Foi o que (não) aconteceu com “Erosão”, prevista para a exposição do artista na Max Wigram Gallery, em Londres, em outubro de 2013. Muito trabalhosa — quem for à Daros, verá —, a pintura não foi finalizada a tempo e será exibida ao público pela primeira vez a partir de hoje. “Pedra punk” e “Medusa” também são inéditas no Rio. A primeira foi exposta em Londres e vendida lá. A segunda, comprada por um colecionador na feira Miami Basel. Três obras geométricas — “Quadrado maior” (2013), “Favela” (2014) e “Hipermetrópico” (2014) — estão saindo pela primeira vez do ateliê do artista.

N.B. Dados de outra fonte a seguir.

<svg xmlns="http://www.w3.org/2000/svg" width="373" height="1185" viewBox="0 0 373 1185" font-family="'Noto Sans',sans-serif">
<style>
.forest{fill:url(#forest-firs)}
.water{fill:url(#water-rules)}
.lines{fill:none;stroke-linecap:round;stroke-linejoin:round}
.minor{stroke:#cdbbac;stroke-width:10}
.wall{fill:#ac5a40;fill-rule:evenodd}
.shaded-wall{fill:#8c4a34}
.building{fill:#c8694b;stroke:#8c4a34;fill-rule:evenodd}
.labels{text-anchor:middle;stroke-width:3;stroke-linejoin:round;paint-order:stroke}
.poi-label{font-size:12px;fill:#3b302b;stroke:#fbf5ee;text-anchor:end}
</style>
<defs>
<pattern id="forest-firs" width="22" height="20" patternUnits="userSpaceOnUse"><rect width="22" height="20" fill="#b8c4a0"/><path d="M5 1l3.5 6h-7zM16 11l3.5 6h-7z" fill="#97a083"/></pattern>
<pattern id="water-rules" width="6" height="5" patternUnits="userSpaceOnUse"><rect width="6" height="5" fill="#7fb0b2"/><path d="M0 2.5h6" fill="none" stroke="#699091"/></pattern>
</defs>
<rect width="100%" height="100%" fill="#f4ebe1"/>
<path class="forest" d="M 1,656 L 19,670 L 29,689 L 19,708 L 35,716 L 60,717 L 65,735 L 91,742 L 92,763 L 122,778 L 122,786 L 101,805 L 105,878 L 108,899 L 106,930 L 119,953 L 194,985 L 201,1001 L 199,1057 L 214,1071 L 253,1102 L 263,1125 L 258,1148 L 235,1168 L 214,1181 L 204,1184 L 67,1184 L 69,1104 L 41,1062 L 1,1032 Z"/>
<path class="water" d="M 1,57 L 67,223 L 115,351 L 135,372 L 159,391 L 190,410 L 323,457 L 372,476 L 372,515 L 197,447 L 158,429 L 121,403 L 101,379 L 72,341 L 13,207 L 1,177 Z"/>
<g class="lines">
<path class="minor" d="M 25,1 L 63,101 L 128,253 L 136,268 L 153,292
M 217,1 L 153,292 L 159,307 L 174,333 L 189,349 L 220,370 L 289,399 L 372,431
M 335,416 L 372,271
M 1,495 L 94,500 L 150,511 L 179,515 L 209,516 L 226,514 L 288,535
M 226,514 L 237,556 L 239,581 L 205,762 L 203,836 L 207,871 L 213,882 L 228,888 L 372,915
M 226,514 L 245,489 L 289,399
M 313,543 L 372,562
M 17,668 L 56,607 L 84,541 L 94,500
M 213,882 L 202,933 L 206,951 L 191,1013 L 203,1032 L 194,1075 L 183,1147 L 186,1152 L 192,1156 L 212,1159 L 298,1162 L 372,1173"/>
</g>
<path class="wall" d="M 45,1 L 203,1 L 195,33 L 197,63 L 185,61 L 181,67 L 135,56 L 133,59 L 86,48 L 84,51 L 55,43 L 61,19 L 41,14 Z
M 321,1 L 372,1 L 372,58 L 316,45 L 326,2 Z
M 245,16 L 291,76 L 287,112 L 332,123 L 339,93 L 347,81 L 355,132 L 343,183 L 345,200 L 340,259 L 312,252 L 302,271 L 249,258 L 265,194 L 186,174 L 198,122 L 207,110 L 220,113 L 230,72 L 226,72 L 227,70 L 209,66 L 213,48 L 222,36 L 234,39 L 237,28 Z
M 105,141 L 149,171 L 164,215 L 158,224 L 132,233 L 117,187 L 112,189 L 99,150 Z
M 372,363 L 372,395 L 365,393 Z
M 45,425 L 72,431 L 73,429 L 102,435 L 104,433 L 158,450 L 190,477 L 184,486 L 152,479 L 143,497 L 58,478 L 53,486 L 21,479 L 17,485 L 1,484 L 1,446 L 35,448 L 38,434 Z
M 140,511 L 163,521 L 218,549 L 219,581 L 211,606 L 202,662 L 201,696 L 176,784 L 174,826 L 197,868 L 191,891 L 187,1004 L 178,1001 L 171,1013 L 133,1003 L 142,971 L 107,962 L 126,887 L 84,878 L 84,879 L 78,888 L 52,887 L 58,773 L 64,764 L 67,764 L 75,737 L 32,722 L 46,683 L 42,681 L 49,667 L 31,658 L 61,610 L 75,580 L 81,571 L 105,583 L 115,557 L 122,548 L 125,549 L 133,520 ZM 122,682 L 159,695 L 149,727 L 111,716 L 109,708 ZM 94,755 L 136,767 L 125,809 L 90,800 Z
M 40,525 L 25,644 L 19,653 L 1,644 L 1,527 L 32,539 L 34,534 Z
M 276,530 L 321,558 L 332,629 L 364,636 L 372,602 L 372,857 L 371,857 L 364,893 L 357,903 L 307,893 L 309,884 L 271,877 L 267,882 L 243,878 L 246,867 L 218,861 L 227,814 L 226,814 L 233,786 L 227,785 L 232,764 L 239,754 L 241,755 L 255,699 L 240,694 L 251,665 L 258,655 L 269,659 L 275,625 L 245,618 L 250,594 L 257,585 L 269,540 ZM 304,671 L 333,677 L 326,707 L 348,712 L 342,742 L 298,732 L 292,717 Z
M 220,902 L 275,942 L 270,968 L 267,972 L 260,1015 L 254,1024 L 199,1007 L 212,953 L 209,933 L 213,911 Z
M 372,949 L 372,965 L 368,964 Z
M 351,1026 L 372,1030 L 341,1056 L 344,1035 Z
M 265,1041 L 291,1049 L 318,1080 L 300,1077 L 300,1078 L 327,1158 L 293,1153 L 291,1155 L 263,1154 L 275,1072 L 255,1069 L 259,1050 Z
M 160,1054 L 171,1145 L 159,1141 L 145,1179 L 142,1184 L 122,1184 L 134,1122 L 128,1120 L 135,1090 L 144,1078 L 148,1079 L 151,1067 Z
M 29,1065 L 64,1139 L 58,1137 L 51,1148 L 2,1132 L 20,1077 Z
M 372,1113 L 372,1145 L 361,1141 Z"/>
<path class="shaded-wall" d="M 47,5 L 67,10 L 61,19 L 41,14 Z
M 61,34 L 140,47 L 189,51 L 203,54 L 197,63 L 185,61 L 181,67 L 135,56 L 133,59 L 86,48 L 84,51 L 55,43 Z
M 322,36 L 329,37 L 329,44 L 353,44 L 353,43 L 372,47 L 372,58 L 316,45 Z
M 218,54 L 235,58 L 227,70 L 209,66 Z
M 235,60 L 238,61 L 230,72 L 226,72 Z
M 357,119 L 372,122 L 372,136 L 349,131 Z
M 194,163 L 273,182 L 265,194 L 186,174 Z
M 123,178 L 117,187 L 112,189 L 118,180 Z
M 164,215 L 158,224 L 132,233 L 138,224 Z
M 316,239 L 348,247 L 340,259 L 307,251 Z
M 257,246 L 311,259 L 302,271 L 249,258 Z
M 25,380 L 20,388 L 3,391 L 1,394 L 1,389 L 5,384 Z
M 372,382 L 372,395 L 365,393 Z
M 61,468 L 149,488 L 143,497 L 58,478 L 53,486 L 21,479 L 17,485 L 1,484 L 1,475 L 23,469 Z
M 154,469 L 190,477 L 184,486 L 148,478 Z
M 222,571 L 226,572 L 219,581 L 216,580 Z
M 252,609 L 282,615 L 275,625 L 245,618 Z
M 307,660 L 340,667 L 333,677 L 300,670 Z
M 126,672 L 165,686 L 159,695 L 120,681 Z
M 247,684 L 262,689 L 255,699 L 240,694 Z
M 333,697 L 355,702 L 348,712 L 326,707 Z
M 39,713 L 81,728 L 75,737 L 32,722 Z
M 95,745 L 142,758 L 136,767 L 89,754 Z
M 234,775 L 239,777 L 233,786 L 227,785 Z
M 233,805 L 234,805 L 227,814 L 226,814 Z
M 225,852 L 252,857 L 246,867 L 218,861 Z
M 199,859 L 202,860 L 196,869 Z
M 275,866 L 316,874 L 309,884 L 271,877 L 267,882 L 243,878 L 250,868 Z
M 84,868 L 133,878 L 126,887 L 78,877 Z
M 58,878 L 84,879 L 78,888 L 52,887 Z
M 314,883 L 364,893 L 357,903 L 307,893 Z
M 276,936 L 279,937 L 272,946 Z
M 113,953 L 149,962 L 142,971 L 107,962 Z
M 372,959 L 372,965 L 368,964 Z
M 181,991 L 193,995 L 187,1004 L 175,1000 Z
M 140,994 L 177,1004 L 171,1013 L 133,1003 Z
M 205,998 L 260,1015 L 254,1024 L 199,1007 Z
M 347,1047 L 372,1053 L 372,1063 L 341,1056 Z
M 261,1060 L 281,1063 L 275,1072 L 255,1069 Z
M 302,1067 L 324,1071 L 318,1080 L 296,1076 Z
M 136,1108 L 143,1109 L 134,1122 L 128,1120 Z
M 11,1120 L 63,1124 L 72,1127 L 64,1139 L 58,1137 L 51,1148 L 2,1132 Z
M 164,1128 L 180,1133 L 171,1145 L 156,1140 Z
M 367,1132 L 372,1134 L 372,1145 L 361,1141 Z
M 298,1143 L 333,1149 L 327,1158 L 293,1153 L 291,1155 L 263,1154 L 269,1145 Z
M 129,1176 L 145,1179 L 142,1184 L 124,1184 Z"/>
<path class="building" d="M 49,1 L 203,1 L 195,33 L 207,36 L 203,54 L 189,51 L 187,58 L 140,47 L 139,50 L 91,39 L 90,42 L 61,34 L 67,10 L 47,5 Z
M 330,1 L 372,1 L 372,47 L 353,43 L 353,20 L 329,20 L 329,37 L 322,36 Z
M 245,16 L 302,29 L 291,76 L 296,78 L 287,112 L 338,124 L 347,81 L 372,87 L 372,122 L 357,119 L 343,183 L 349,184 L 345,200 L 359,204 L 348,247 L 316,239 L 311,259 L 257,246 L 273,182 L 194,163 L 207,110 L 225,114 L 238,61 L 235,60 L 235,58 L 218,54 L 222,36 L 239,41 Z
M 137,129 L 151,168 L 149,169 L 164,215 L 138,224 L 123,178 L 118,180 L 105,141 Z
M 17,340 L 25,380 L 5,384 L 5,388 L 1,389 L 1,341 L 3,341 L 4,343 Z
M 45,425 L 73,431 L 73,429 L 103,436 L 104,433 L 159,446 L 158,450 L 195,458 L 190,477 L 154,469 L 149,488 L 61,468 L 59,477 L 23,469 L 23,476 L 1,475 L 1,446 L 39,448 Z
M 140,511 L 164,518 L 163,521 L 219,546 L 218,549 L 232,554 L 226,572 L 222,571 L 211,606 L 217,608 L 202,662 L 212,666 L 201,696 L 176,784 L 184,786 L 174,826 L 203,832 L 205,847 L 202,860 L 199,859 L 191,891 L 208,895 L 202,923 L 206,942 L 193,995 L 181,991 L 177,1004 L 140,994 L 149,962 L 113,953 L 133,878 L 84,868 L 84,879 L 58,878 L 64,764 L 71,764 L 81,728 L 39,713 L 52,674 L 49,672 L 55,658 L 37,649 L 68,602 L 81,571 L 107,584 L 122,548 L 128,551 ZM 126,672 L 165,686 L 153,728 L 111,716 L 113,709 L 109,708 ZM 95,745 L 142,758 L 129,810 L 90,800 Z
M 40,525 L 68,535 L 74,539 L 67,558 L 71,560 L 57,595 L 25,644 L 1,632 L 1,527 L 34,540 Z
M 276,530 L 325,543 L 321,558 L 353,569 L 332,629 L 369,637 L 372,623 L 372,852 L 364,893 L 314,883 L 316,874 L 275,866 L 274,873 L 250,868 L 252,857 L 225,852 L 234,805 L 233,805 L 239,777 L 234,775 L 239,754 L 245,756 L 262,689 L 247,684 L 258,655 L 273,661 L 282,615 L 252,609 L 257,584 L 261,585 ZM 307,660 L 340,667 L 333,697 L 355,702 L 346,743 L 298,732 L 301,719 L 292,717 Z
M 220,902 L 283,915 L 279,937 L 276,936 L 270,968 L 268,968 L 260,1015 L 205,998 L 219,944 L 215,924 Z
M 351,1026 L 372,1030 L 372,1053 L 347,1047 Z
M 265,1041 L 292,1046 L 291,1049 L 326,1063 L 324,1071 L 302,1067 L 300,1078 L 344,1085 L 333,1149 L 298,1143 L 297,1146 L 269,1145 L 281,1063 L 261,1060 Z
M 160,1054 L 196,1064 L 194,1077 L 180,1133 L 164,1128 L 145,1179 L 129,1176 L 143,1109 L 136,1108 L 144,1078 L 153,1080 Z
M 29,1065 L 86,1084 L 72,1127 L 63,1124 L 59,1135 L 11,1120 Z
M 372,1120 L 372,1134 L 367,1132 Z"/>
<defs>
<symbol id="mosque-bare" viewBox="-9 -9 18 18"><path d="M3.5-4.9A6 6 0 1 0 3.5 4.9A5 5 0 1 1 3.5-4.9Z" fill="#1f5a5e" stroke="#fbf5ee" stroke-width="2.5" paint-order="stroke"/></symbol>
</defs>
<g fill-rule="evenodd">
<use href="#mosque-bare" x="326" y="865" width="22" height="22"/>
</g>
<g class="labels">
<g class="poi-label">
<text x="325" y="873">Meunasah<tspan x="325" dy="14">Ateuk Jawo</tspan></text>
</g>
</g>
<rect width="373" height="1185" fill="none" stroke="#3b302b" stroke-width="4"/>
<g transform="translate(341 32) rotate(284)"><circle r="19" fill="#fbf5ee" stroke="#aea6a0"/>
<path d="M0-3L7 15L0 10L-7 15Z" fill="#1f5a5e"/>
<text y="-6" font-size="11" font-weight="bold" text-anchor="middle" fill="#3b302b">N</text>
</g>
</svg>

— É uma exposição muito mais silenciosa que a outra — diz Zerbini, referindo-se à sua mostra “Amor, lugar comum”, que ocupou em 2012 o MAM-Rio. — Nesta, quis mostrar os papéis (dois desenhos de 1999), as pinturas que não foram vistas, os geométricos — diz o artista, que prepara para novembro uma individual para o Galpão da Galeria Fortes Vilaça, em São Paulo.
Ele ainda mostra, na Daros, uma escultura de 1996, “Peixes” (“Um trabalho de época”, comenta), e algumas peças feitas com cartas de baralho.
A mostra de Luiz Zerbini é a segunda da temporada de pintura imaginada por Herzog, e se segue à exposição do argentino Fabián Marcaccio, “Paintant stories”, em cartaz até 10 de agosto. Guillermo Kuitca, Eduardo Berliner, Vânia Mignone e René Francisco Rodriguez exporão em seguida no espaço.